Kenya Power #ticker:KPLC has sent the Energy ministry a letter protesting delays by the energy regulator in reviewing electricity charges to increase prices by up to a fifth.
The listed utility firm has since last year been engaging the Energy and Petroleum Regulatory Authority (EPRA) on the application it made last September seeking a revision of tariffs to cushion it from losses and supplier defaults.
In the protest letter to the Energy ministry, Kenya Power is seeking help in ending the tariff stalemate, review of bulk power purchase agreements and sharing losses with other State firms in the sector such rural electrification agency and the arm in charge of high voltage transmission.
The electricity distributor in the terse 10-page confidential letter reckons that the energy regulator is in breach of the law, which requires that retail power tariffs be reviewed every year.
The firm says it has lost sales of Sh37.3 billion in the year to June due to delays by EPRA in offering the utility higher tariffs, raising the prospect of the company dipping into losses.
“While the policy regarding electricity tariff has been clear about timeline for review, it has been observed that the regulator has not been reviewing the tariffs when due as required by the law,” says Kenya Power in the letter seen by the Business Daily.
“Risk of Kenya Power defaulting on its contractual obligations if no timely and commensurate tariff is not provided.”
Kenya Power owes its key supplier KenGen Sh23.7 billion, pointing to a growing debt distress that exposes the firm to penalties for defaults.
The debt covering the period to June 2020 excludes Sh19.48 billion owed to independent power producers supplying it with electricity and Sh4.67 billion owed to the Kenya Electricity Transmission Company.
The firm recently said it had received a debt relief from 14 foreign-based lenders and had opened talks with five commercial banks to restructure its debt, which stood at Sh68.3 billion in June 2018.
Kenya Power issued a profit warning indicating the utility’s net earnings will decline by at least 25 percent of last year’s Sh262 million — which was the worst in 16 years.

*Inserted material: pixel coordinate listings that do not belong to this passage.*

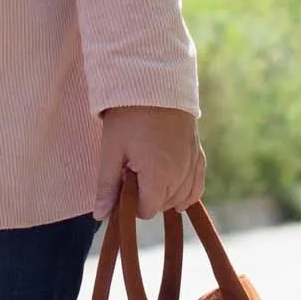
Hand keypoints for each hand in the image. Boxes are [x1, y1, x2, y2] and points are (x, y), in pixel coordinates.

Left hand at [94, 105, 205, 220]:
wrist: (155, 84)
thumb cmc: (128, 116)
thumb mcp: (111, 149)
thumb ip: (107, 186)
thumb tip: (101, 216)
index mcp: (159, 175)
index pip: (147, 211)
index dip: (131, 203)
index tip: (122, 183)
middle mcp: (181, 174)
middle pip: (163, 205)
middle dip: (146, 195)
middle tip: (132, 170)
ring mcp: (193, 164)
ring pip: (180, 198)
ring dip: (164, 193)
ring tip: (148, 168)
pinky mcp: (199, 155)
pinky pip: (197, 186)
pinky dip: (185, 191)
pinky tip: (173, 187)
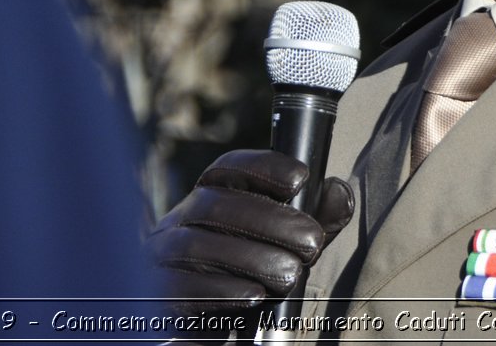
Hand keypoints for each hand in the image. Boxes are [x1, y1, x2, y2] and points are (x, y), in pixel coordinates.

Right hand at [149, 149, 354, 312]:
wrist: (213, 328)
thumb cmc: (251, 276)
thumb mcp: (288, 245)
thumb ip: (315, 219)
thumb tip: (340, 191)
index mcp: (209, 198)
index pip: (227, 168)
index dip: (263, 166)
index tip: (301, 178)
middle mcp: (179, 220)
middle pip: (214, 205)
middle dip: (268, 220)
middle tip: (311, 241)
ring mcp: (160, 257)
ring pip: (196, 245)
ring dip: (250, 257)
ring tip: (291, 274)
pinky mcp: (155, 295)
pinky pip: (179, 288)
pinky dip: (220, 290)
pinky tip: (254, 294)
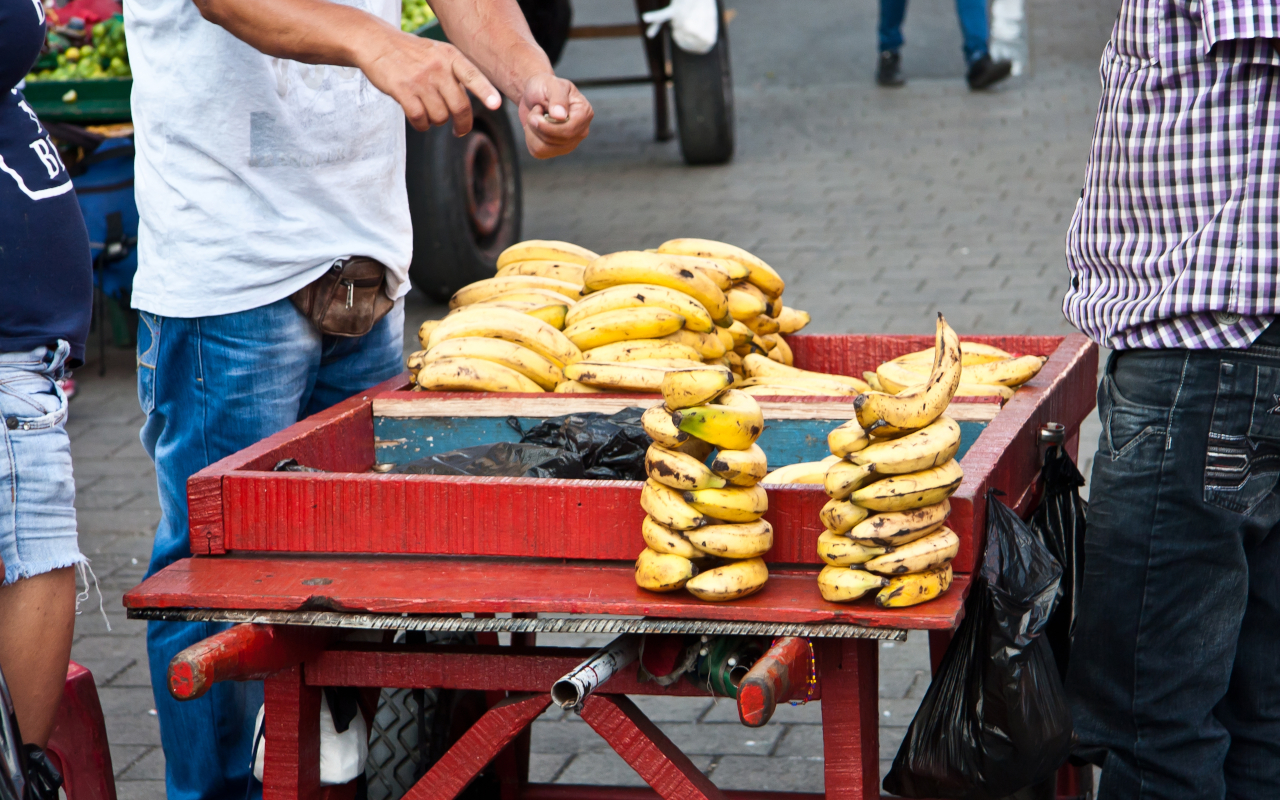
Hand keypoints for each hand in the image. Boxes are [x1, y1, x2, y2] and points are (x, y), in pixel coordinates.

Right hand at [359, 33, 501, 133]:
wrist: (376, 42)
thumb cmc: (410, 52)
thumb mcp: (437, 52)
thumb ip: (455, 72)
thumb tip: (471, 102)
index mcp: (450, 56)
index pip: (472, 76)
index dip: (486, 92)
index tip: (496, 105)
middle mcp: (438, 67)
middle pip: (459, 106)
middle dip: (462, 124)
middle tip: (460, 131)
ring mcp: (420, 79)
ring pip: (440, 116)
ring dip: (437, 122)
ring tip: (430, 114)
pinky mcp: (403, 90)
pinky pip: (420, 119)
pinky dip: (422, 125)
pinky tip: (420, 121)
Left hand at [517, 73, 592, 158]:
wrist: (533, 94)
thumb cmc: (545, 86)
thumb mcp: (552, 85)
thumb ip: (558, 99)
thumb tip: (561, 116)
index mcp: (584, 113)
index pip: (569, 130)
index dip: (549, 125)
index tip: (536, 110)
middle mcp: (580, 132)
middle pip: (557, 140)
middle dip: (538, 125)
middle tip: (535, 110)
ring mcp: (569, 144)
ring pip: (545, 148)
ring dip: (532, 131)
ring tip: (536, 117)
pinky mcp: (555, 151)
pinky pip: (538, 152)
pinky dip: (530, 138)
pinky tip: (535, 127)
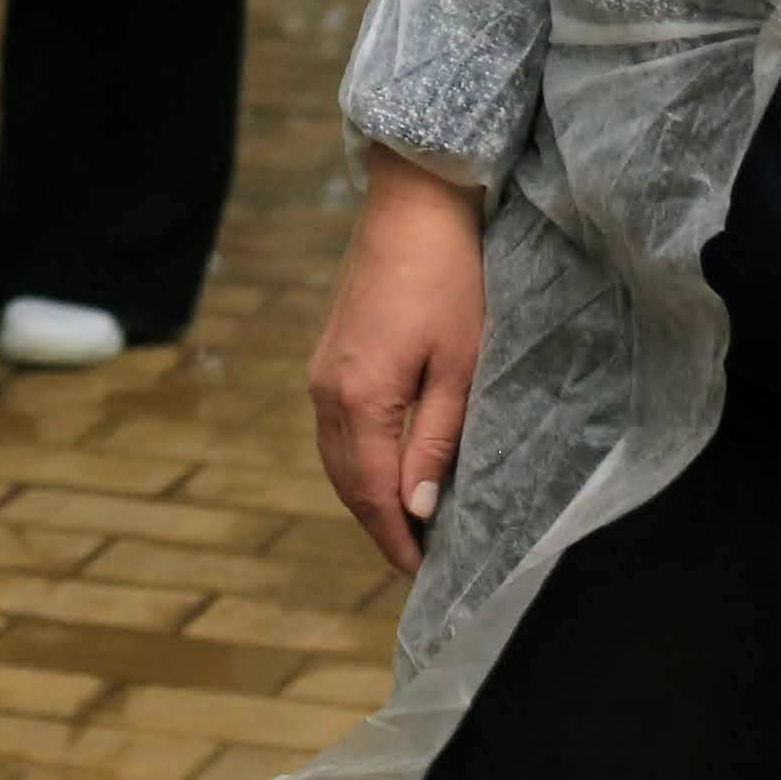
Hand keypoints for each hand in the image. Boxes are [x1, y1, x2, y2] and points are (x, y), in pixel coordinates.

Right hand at [309, 148, 488, 573]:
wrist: (413, 207)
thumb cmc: (451, 282)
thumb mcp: (460, 367)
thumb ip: (435, 440)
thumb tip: (416, 507)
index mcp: (360, 399)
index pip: (372, 493)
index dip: (396, 540)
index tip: (424, 574)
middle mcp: (326, 392)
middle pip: (346, 481)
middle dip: (378, 526)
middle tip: (416, 562)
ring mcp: (320, 372)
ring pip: (335, 457)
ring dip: (364, 496)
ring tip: (403, 525)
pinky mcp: (327, 355)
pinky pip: (334, 429)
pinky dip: (356, 462)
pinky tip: (384, 469)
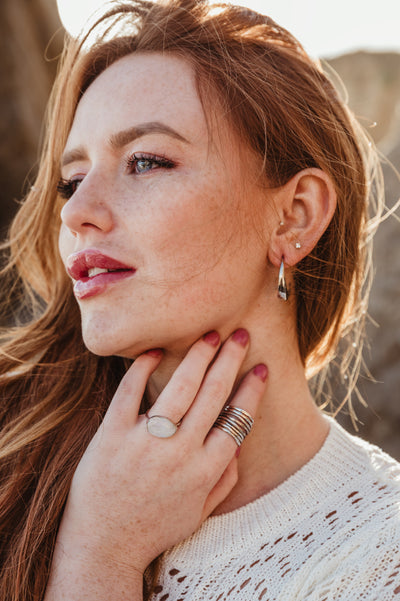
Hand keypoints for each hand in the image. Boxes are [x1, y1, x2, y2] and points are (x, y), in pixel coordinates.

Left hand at [46, 329, 266, 596]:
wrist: (103, 545)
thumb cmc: (153, 528)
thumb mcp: (199, 514)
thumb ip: (225, 481)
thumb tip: (238, 447)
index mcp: (205, 470)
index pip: (237, 419)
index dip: (252, 389)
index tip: (261, 367)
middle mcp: (180, 452)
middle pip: (213, 394)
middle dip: (231, 359)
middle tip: (241, 335)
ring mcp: (145, 442)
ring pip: (179, 387)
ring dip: (199, 356)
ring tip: (210, 335)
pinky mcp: (112, 434)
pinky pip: (129, 392)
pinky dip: (142, 367)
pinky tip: (155, 350)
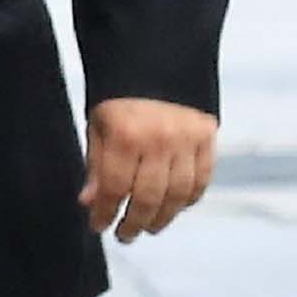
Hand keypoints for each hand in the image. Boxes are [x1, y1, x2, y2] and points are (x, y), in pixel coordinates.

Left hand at [80, 99, 218, 241]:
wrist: (156, 61)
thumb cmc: (119, 98)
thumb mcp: (98, 127)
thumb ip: (96, 165)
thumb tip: (89, 203)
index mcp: (125, 135)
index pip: (114, 188)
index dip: (105, 213)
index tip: (98, 226)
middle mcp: (159, 139)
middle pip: (148, 198)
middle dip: (134, 223)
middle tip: (124, 235)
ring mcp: (187, 139)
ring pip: (177, 194)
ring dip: (162, 218)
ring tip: (148, 227)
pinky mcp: (207, 136)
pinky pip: (200, 179)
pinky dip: (188, 199)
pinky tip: (174, 207)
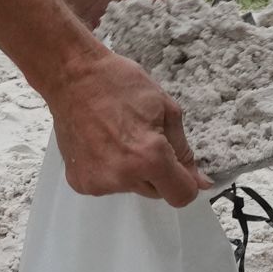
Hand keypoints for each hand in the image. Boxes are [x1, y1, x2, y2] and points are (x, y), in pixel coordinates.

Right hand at [48, 50, 208, 203]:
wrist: (72, 76)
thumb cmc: (118, 83)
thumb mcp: (166, 109)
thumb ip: (183, 151)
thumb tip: (200, 182)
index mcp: (150, 157)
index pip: (182, 195)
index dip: (186, 180)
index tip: (179, 165)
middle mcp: (123, 176)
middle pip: (157, 192)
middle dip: (158, 171)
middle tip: (143, 138)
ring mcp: (98, 182)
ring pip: (133, 187)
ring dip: (134, 170)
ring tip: (119, 136)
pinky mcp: (80, 182)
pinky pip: (109, 185)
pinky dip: (111, 170)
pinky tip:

It last paid a dividend in 2017.
If implemented, the higher tariffs will aid Kenya Power’s turnaround efforts, but hurt household budgets and raise the already high cost of doing business in Kenya.
Kenya Power wants to increase the consumption charge for usage of less than 100 kilowatts per month to Sh12.50 a unit, up from the current Sh10.
The charge for consuming above 100 units will rise to Sh19.53 a unit from the current Sh15.80 in the event that the regulator approves the proposed tariffs.
Kenya Power holds that that the higher tariffs are justified because the present electricity prices lapsed last year.
In 2018, EPRA reduced the retail prices of electricity after an order from President Uhuru Kenyatta in the wake of widespread complaints from domestic customers and small businesses over a costly tariff introduced last July.
The tariff almost doubled the monthly bills for higher-income households, triggering complaints that forced EPRA to cut the tariff from November 2018 to July 2019 to Sh10 per kilowatt hour from Sh15.80 for customers who use below 100 kilowatts per month.
The expiry of the temporary tariffs is what is emboldening Kenya Power to push for a review of the tariffs upwards and try to reverse its falling earnings, which has seen it issue a profit warning this year — the third one in a row.
The law provides that electricity tariffs be reviewed every three years, but the timetable has been erratic as the regulator has often delayed or amended the rates, partly due to the government seeking to ease inflationary pressure on households and industries.
Kenya Power has consistently sought higher tariffs, arguing that it needs them to cover the costs of capital-intensive building and maintaining of the nationwide electricity distribution infrastructure.
The firm spends billions of shillings annually on power lines, transformers and labour operations.
Its transmission and distribution costs increased by 14.1 percent to Sh39.6 billion in the year ended June compared to Sh34.7 billion the year before.
The firm has also been pulled down by the rising cost of buying electricity from power generators such as KenGen that jumped by Sh18 billion last year, blunting the impact of an increase in sales.
Kenya Power says the reduced electricity consumption due to coronavirus control measures has also hit the utility.
Its net profit for the six months to December declined 71.8 percent to Sh693 million, indicating that its troubles started ahead of Kenya announcing its first case of coronavirus on March 13.